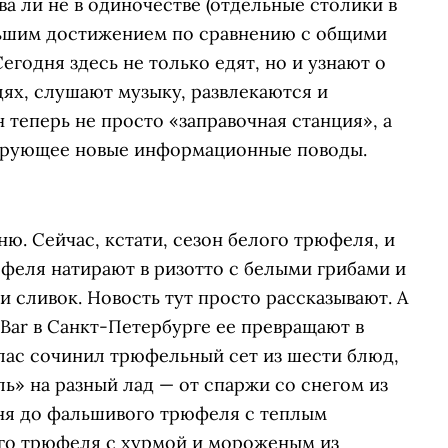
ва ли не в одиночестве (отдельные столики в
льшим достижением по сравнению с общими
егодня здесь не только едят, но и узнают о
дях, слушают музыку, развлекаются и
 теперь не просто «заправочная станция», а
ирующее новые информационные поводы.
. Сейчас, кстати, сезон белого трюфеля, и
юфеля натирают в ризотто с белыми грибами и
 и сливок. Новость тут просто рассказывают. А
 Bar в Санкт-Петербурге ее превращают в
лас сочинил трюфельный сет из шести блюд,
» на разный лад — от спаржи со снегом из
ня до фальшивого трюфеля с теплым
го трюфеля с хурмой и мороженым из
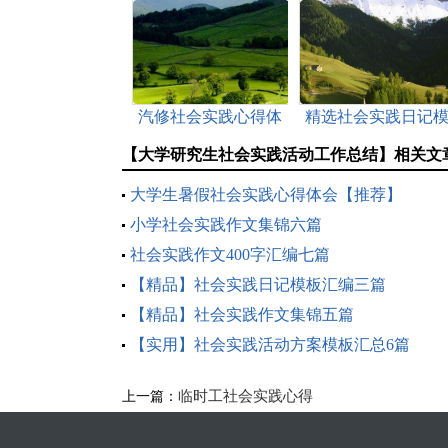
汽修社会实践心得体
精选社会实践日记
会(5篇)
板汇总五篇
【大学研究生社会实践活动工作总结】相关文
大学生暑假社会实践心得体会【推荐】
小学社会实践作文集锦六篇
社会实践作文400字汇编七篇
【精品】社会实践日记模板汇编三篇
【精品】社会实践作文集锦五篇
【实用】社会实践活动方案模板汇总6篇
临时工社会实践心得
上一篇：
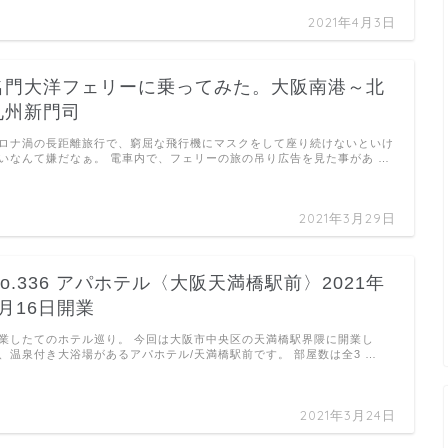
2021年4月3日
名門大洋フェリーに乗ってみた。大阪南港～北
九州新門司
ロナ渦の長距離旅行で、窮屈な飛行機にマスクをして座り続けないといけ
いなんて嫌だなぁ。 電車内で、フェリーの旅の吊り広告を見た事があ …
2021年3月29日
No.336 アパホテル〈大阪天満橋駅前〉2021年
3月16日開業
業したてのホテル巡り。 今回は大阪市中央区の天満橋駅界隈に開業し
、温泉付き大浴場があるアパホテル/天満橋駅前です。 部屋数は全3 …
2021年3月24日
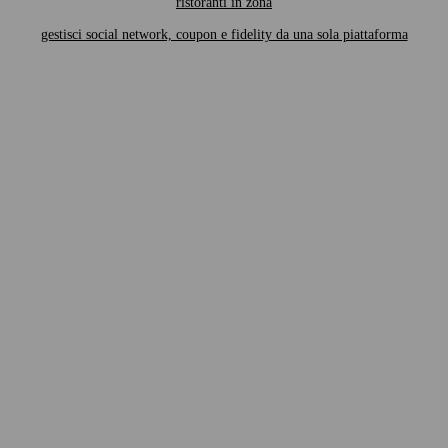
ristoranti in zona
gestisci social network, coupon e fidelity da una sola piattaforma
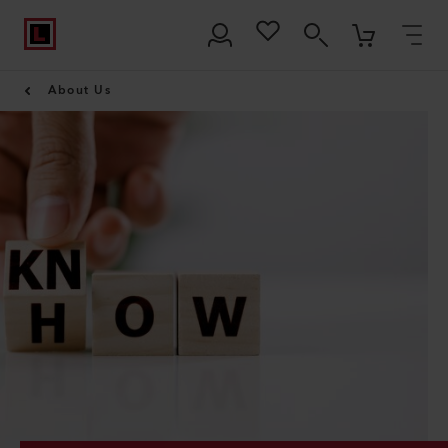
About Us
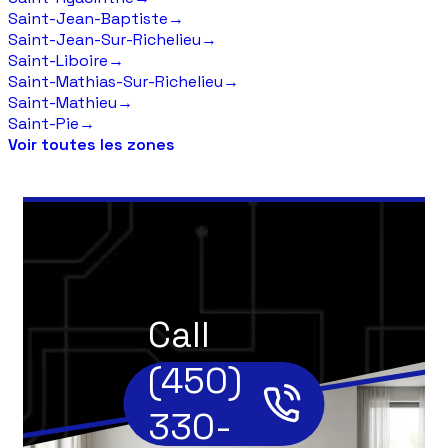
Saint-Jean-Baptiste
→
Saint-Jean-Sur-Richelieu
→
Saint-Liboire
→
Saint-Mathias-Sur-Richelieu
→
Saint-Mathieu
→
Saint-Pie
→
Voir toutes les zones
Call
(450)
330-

----

**Task instructions**
With "Saint" as the string to match, show every line of the entries above that has it.

**Response for this exercise**
Saint-Jean-Baptiste
Saint-Jean-Sur-Richelieu
Saint-Liboire
Saint-Mathias-Sur-Richelieu
Saint-Mathieu
Saint-Pie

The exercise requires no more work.